START Dataset extract

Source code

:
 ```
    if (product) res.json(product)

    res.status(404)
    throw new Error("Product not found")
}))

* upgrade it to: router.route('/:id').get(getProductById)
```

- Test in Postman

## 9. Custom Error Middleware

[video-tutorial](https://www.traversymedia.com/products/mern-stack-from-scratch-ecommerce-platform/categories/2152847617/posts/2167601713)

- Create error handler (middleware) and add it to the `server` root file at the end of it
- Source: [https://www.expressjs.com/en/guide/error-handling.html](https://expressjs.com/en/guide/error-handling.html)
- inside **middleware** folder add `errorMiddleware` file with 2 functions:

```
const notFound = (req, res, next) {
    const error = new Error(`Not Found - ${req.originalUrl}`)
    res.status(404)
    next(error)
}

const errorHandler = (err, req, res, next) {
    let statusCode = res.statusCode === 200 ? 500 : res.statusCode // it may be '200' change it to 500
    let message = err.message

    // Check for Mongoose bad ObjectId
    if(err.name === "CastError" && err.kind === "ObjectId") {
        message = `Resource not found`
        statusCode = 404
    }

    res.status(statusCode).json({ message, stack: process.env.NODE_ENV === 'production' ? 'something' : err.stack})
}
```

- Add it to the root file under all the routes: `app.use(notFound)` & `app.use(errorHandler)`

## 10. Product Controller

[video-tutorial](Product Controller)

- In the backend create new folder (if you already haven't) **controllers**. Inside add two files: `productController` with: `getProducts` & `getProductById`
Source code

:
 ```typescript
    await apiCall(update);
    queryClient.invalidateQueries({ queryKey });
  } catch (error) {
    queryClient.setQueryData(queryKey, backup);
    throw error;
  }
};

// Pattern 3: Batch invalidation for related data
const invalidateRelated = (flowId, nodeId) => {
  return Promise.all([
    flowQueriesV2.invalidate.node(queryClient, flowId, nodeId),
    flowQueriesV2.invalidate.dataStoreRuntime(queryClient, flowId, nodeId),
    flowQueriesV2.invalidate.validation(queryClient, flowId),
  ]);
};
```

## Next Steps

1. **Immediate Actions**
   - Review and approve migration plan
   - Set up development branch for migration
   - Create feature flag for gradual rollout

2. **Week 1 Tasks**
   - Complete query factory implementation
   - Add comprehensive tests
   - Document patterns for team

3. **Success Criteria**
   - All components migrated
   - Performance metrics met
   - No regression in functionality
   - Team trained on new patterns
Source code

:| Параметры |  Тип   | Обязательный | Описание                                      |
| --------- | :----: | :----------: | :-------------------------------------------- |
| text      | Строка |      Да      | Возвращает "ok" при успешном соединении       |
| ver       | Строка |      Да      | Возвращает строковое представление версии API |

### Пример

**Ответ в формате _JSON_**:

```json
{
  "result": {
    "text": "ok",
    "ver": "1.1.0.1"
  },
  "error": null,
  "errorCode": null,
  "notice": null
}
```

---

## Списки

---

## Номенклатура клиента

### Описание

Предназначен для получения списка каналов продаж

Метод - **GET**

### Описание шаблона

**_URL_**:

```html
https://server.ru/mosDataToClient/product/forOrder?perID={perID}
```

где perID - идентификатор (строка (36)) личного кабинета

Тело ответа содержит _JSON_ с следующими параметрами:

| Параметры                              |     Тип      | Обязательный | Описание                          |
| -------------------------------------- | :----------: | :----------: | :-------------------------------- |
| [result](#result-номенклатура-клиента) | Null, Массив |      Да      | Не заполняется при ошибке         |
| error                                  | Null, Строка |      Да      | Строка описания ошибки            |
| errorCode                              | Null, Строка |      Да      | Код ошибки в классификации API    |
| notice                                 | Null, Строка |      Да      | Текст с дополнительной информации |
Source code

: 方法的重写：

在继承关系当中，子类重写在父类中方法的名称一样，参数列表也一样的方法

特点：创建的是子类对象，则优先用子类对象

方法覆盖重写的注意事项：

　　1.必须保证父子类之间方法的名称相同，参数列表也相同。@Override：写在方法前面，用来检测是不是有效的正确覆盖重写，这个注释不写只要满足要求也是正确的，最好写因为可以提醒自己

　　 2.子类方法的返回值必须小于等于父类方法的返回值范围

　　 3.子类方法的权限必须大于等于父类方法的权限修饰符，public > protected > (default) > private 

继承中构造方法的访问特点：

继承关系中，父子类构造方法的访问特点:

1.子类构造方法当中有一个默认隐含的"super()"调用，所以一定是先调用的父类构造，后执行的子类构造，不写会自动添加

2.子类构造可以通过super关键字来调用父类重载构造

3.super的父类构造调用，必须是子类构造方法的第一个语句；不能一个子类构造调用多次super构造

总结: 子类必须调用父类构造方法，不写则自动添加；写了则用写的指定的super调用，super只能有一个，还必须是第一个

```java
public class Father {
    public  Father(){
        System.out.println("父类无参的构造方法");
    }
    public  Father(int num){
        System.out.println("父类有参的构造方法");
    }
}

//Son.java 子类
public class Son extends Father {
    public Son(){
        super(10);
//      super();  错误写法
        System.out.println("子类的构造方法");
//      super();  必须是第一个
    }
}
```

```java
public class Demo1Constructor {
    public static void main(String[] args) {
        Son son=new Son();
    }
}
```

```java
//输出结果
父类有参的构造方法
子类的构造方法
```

END Dataset extract

Problem statement » Without changing a single word, reproduce the entries above.

Final answer »
Source code

:
 ```
    if (product) res.json(product)

    res.status(404)
    throw new Error("Product not found")
}))

* upgrade it to: router.route('/:id').get(getProductById)
```

- Test in Postman

## 9. Custom Error Middleware

[video-tutorial](https://www.traversymedia.com/products/mern-stack-from-scratch-ecommerce-platform/categories/2152847617/posts/2167601713)

- Create error handler (middleware) and add it to the `server` root file at the end of it
- Source: [https://www.expressjs.com/en/guide/error-handling.html](https://expressjs.com/en/guide/error-handling.html)
- inside **middleware** folder add `errorMiddleware` file with 2 functions:

```
const notFound = (req, res, next) {
    const error = new Error(`Not Found - ${req.originalUrl}`)
    res.status(404)
    next(error)
}

const errorHandler = (err, req, res, next) {
    let statusCode = res.statusCode === 200 ? 500 : res.statusCode // it may be '200' change it to 500
    let message = err.message

    // Check for Mongoose bad ObjectId
    if(err.name === "CastError" && err.kind === "ObjectId") {
        message = `Resource not found`
        statusCode = 404
    }

    res.status(statusCode).json({ message, stack: process.env.NODE_ENV === 'production' ? 'something' : err.stack})
}
```

- Add it to the root file under all the routes: `app.use(notFound)` & `app.use(errorHandler)`

## 10. Product Controller

[video-tutorial](Product Controller)

- In the backend create new folder (if you already haven't) **controllers**. Inside add two files: `productController` with: `getProducts` & `getProductById`
Source code

:
 ```typescript
    await apiCall(update);
    queryClient.invalidateQueries({ queryKey });
  } catch (error) {
    queryClient.setQueryData(queryKey, backup);
    throw error;
  }
};

// Pattern 3: Batch invalidation for related data
const invalidateRelated = (flowId, nodeId) => {
  return Promise.all([
    flowQueriesV2.invalidate.node(queryClient, flowId, nodeId),
    flowQueriesV2.invalidate.dataStoreRuntime(queryClient, flowId, nodeId),
    flowQueriesV2.invalidate.validation(queryClient, flowId),
  ]);
};
```

## Next Steps

1. **Immediate Actions**
   - Review and approve migration plan
   - Set up development branch for migration
   - Create feature flag for gradual rollout

2. **Week 1 Tasks**
   - Complete query factory implementation
   - Add comprehensive tests
   - Document patterns for team

3. **Success Criteria**
   - All components migrated
   - Performance metrics met
   - No regression in functionality
   - Team trained on new patterns
Source code

:| Параметры |  Тип   | Обязательный | Описание                                      |
| --------- | :----: | :----------: | :-------------------------------------------- |
| text      | Строка |      Да      | Возвращает "ok" при успешном соединении       |
| ver       | Строка |      Да      | Возвращает строковое представление версии API |

### Пример

**Ответ в формате _JSON_**:

```json
{
  "result": {
    "text": "ok",
    "ver": "1.1.0.1"
  },
  "error": null,
  "errorCode": null,
  "notice": null
}
```

---

## Списки

---

## Номенклатура клиента

### Описание

Предназначен для получения списка каналов продаж

Метод - **GET**

### Описание шаблона

**_URL_**:

```html
https://server.ru/mosDataToClient/product/forOrder?perID={perID}
```

где perID - идентификатор (строка (36)) личного кабинета

Тело ответа содержит _JSON_ с следующими параметрами:

| Параметры                              |     Тип      | Обязательный | Описание                          |
| -------------------------------------- | :----------: | :----------: | :-------------------------------- |
| [result](#result-номенклатура-клиента) | Null, Массив |      Да      | Не заполняется при ошибке         |
| error                                  | Null, Строка |      Да      | Строка описания ошибки            |
| errorCode                              | Null, Строка |      Да      | Код ошибки в классификации API    |
| notice                                 | Null, Строка |      Да      | Текст с дополнительной информации |
Source code

: 方法的重写：

在继承关系当中，子类重写在父类中方法的名称一样，参数列表也一样的方法

特点：创建的是子类对象，则优先用子类对象

方法覆盖重写的注意事项：

　　1.必须保证父子类之间方法的名称相同，参数列表也相同。@Override：写在方法前面，用来检测是不是有效的正确覆盖重写，这个注释不写只要满足要求也是正确的，最好写因为可以提醒自己

　　 2.子类方法的返回值必须小于等于父类方法的返回值范围

　　 3.子类方法的权限必须大于等于父类方法的权限修饰符，public > protected > (default) > private 

继承中构造方法的访问特点：

继承关系中，父子类构造方法的访问特点:

1.子类构造方法当中有一个默认隐含的"super()"调用，所以一定是先调用的父类构造，后执行的子类构造，不写会自动添加

2.子类构造可以通过super关键字来调用父类重载构造

3.super的父类构造调用，必须是子类构造方法的第一个语句；不能一个子类构造调用多次super构造

总结: 子类必须调用父类构造方法，不写则自动添加；写了则用写的指定的super调用，super只能有一个，还必须是第一个

```java
public class Father {
    public  Father(){
        System.out.println("父类无参的构造方法");
    }
    public  Father(int num){
        System.out.println("父类有参的构造方法");
    }
}

//Son.java 子类
public class Son extends Father {
    public Son(){
        super(10);
//      super();  错误写法
        System.out.println("子类的构造方法");
//      super();  必须是第一个
    }
}
```

```java
public class Demo1Constructor {
    public static void main(String[] args) {
        Son son=new Son();
    }
}
```

```java
//输出结果
父类有参的构造方法
子类的构造方法
```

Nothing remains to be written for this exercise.